On March 27, President Trump signed the Coronavirus Aid, Relief and Economic Security Act (CARES Act) which established, among other things, the Paycheck Protection Program (PPP). Under the PPP, the SBA guaranteed loans (PPP Loans) made by SBA Lenders (PPP Lenders) to small and medium-sized businesses (typically, those with 500 or fewer employees). Businesses that obtained PPP Loans (PPP Borrowers) were required to make numerous certifications regarding eligibility to participate in the program, including one related to the applicant's employee count calculation and one that stated that the loan was "necessary to support [the applicant's] ongoing operations" because of "economic uncertainty." Approximately 5.2 million PPP Loans totaling $525 billion were issued to PPP Borrowers across the country.

Loan forgiveness

The most attractive feature of PPP Loans was the potential for full loan forgiveness: up to 100 percent of the amount borrowed can be forgiven if the PPP Borrower uses the loan proceeds for eligible purposes in eligible amounts (i.e., at least 60 percent of the proceeds are used for "payroll costs," as defined in the CARES Act) within 24 weeks of the loan's origination.
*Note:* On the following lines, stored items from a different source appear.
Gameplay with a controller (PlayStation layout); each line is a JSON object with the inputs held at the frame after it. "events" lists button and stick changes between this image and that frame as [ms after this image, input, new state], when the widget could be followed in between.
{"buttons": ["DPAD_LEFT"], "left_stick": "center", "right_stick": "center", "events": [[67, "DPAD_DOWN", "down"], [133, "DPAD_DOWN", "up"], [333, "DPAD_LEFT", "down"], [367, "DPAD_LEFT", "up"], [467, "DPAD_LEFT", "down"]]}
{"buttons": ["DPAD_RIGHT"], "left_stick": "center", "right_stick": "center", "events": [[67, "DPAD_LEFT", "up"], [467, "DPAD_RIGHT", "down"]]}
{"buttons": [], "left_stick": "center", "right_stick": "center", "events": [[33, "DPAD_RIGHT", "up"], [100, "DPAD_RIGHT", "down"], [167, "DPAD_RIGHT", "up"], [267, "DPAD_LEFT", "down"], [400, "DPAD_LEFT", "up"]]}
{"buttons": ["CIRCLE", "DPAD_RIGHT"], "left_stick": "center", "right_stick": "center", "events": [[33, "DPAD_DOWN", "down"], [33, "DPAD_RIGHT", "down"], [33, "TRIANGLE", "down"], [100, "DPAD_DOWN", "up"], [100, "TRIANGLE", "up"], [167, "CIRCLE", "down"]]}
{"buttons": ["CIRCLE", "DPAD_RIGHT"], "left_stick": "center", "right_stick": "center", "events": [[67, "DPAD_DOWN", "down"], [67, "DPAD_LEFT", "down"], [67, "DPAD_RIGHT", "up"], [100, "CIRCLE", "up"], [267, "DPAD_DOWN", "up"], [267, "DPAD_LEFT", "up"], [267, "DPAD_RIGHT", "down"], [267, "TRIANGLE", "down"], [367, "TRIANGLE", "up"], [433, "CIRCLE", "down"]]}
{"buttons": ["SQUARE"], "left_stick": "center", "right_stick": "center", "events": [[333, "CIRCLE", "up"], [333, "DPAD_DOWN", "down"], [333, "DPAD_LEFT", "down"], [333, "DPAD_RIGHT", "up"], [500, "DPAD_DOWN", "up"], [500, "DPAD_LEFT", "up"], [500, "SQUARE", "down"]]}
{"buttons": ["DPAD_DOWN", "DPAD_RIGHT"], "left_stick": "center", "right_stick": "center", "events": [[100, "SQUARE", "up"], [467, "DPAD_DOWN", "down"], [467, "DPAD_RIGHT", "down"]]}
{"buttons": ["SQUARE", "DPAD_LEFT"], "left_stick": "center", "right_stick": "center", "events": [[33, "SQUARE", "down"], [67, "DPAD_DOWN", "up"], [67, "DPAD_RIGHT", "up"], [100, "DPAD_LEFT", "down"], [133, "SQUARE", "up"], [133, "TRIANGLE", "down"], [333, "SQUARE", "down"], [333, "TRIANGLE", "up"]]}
The PPP Lender, after receipt of a complete PPP loan forgiveness application, has 60 days to provide its forgiveness decision to the SBA, whereafter the SBA has 90 days to review the loan forgiveness materials and make the final forgiveness determination. The SBA has separately announced that PPP Loans above $2 million will receive heightened scrutiny in connection with loan forgiveness determinations.

While the SBA opened its portal for PPP Lenders to submit PPP forgiveness applications on August 10, a number of PPP Lenders are not yet accepting PPP loan forgiveness applications. Even where PPP Lenders are accepting such applications and are posting their forgiveness determinations to the SBA portal, the SBA has been slow to issue final forgiveness determinations. Specifically, as of October 1, even though the SBA had more than 96,000 pending loan forgiveness applications, none had been approved.

In the context of mergers and acquisitions (M&A) transactions, outstanding PPP Loans have created a number of issues. For PPP Borrowers that have used all of their PPP funds and believe they are eligible for full forgiveness, the delay in obtaining a forgiveness determination from their PPP Lender and/or the SBA has created significant consequences. In addition, in transactions where the 24 week period to use the PPP proceeds has not lapsed so the necessary forgiveness calculations cannot be made, there are even more significant issues for both sellers and buyers given that the forgiveness calculations cannot yet be computed.

PPP Loan interplay with M&A transactions

For those PPP Borrowers who are in the middle of (or starting) an M&A process, PPP Loans are significantly impacting the negotiations, mechanics and, ultimately, closing of their transactions. Most PPP Borrowers expect their loans to be fully forgiven, so they do not view this liability as "debt" and, accordingly, do not agree that it should result in a reduction to the purchase price. Buyers of companies with PPP Loans, though, have no certainty of the ability of the seller to achieve full forgiveness and are therefore unwilling to accept the risk of having to repay a PPP Loan, especially when the proceeds of those loans were used by the PPP Borrower prior to the closing.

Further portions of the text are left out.